Since "Occupation" revolved around the resistance, "Precipice" focused more on the New Caprica Police and the role of Jammer (Dominic Zamprogna) in it. The producers also decided to release the Sharon model imprisoned on Galactica. During the writing process, Moore included references to Seinfeld and The Great Escape. The episode was seen by 2.2 million viewers and received universal acclaim from critics. In addition, Moore's writing of the episode was nominated for an Emmy and Writers Guild of America awards.

==Plot==
In response to the suicide bombing of a New Caprica Police (NCP) ceremony, the Cylons order a crackdown against the insurgency.

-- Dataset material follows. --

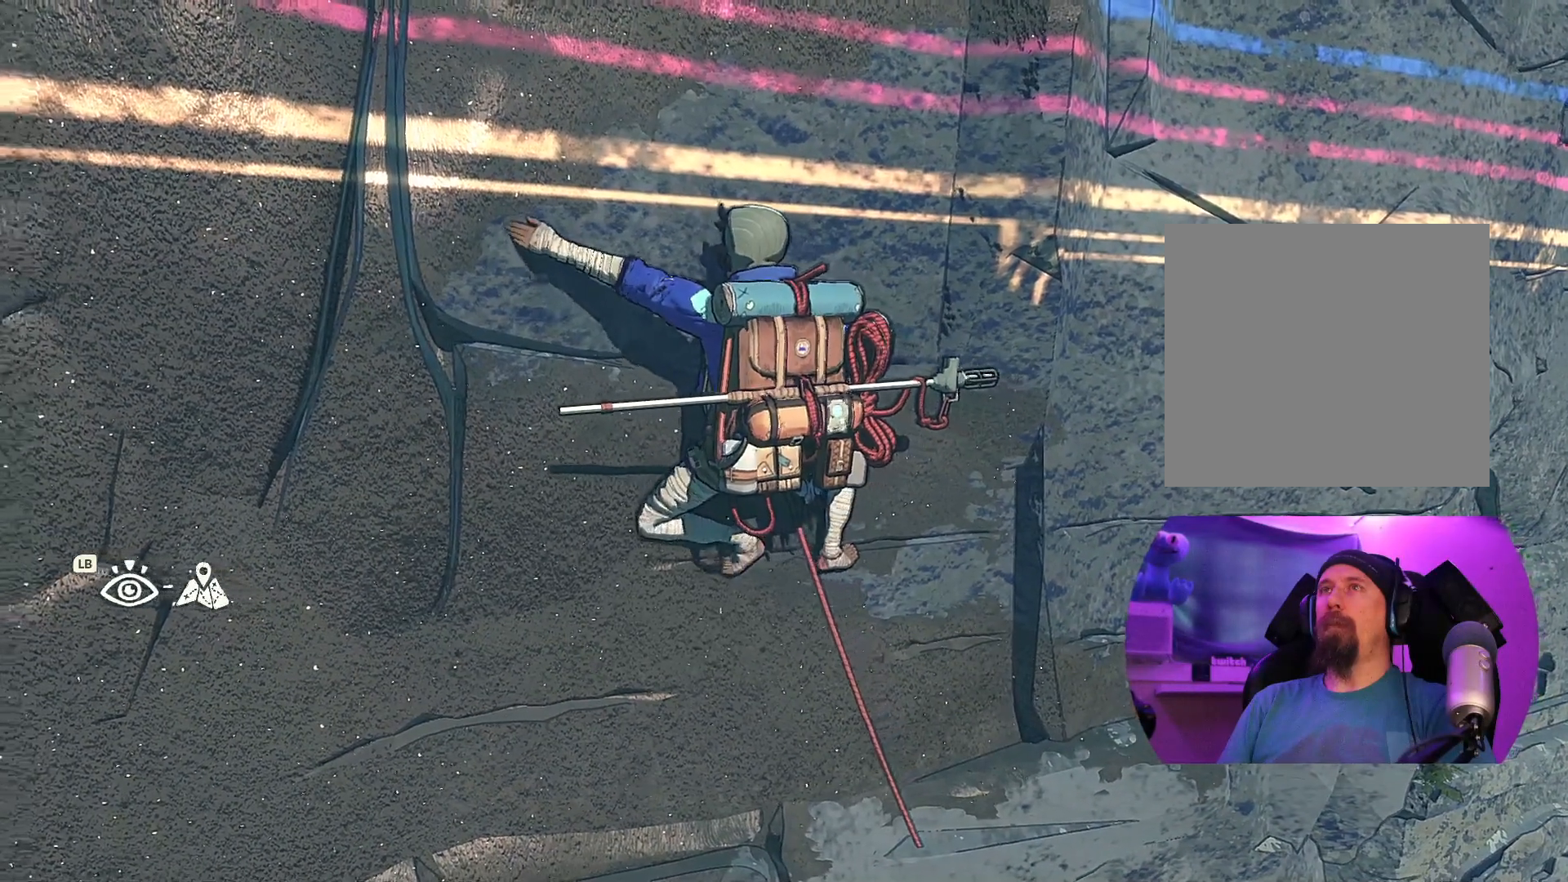
{"buttons": [], "left_stick": "up", "right_stick": "center", "events": [[500, "left_stick", "up"]]}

Many resistance members start to disagree about the legitimacy of the suicide bombings, but leader Colonel Saul Tigh (Michael Hogan) continues to orchestrate them. Meanwhile, in an attempt to get Kara "Starbuck" Thrace (Katee Sackhoff) to love him, Leoben Conoy (Callum Keith Rennie) presents her with a toddler named Kacey (Madeline Parker), of whom Leoben claims Starbuck is the mother, as a result of her time on Caprica in "The Farm". Leoben leaves her alone with the toddler, but Starbuck refuses to play with her. When she leaves Kacey unattended, however, Kacey injures herself falling down the stairs. As Kacey is recovering, Starbuck has a change of heart and prays to the Lords of Kobol not to let her die.

In a move against the insurgency, the Cylons decide to have the NCP arrest 200 civilians they believe to be affiliated with the resistance. Headed by James "Jammer" Lyman, a former Galactica deckhand and resistance fighter, most of the arrests take place during the night. Those being arrested include Laura Roslin (Mary McDonnell), Tom Zarek (Richard Hatch) and Cally Henderson Tyrol (Nicki Clyne). Learning of Cally's arrest, Jammer attempts to get her released by Boomer, but Boomer is unable to help. After another suicide bombing at a power station, the Cylons decide to have the prisoners executed, but require President Gaius Baltar's (James Callis) signature. When he refuses to sign, an Aaron Doral (Matthew Bennett) copy forces him to at gunpoint. Caprica-Six (Tricia Helfer) attempts to stop him, but Doral shoots her in the head. Baltar signs the document. Meanwhile, Ellen Tigh (Kate Vernon) learns from Cavil (Dean Stockwell) that he only released her husband Saul (Michael Hogan) because the Cylons know he is leading the resistance. He informs Ellen that unless she tells the Cylons where the resistance leaders will be meeting next, he will imprison Saul once more. Reluctantly, Ellen discovers where the resistance plans to meet with members from the colonial fleet.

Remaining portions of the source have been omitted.